-- Selected passage --
-------

In this commit I've added those methods to PendingFrame that I believe
are safe.
In terms of implementation: if I was starting from scratch then I
would implement many of these (or most of these) as attributes rather
than methods. However, given both Frame and PendingFrame are just
different representation of a frame, I think there is value in keeping
the interface for the two classes the same. For this reason
everything here is a method -- that's what the Frame class does.
The new methods I've added are:
- gdb.PendingFrame.is_valid: Return True if the pending frame
object is valid.
- gdb.PendingFrame.name: Return the name for the frame's function,
or None.
- gdb.PendingFrame.pc: Return the $pc register value for this
frame.
- gdb.PendingFrame.language: Return a string containing the
language for this frame, or None.
- gdb.PendingFrame.find_sal: Return a gdb.Symtab_and_line object
for the current location within the pending frame, or None.

-------

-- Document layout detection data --
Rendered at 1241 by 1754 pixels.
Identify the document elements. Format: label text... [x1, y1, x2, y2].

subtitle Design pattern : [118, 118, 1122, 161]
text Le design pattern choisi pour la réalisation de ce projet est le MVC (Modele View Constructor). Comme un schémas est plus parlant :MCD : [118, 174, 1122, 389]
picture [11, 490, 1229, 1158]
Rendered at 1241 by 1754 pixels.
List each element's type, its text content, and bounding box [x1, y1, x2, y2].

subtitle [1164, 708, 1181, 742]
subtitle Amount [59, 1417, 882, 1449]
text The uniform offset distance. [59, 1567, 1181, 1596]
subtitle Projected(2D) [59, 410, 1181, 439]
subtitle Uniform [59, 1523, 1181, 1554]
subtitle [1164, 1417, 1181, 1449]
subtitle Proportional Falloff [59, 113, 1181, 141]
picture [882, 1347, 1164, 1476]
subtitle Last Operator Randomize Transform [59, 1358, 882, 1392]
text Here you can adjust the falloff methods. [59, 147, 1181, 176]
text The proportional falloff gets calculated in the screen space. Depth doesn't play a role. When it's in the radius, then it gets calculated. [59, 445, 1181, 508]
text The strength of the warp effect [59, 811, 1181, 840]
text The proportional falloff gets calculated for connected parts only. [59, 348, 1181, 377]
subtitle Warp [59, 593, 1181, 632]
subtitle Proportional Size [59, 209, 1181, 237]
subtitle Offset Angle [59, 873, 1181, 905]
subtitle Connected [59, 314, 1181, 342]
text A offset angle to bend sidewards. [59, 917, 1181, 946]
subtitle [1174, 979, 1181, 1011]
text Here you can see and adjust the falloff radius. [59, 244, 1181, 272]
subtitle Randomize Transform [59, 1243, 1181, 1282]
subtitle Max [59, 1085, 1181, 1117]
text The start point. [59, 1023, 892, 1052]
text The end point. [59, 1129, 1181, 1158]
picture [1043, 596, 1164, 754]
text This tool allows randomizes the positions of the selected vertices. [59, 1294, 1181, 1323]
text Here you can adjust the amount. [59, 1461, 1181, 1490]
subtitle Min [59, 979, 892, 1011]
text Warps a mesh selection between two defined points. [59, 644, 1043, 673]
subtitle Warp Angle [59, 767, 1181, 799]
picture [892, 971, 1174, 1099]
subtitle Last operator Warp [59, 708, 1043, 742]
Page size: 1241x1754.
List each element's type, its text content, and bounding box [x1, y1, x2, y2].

-------

-- Task instructions --
From the commit message on PendingFrame methods, extract the part that begins with the words containing "In terms of" and ends with "Frame class does.". These records have no connection to the commit message on PendingFrame methods.

-- Written response --
In terms of implementation: if I was starting from scratch then I
would implement many of these (or most of these) as attributes rather
than methods. However, given both Frame and PendingFrame are just
different representation of a frame, I think there is value in keeping
the interface for the two classes the same. For this reason
everything here is a method -- that's what the Frame class does.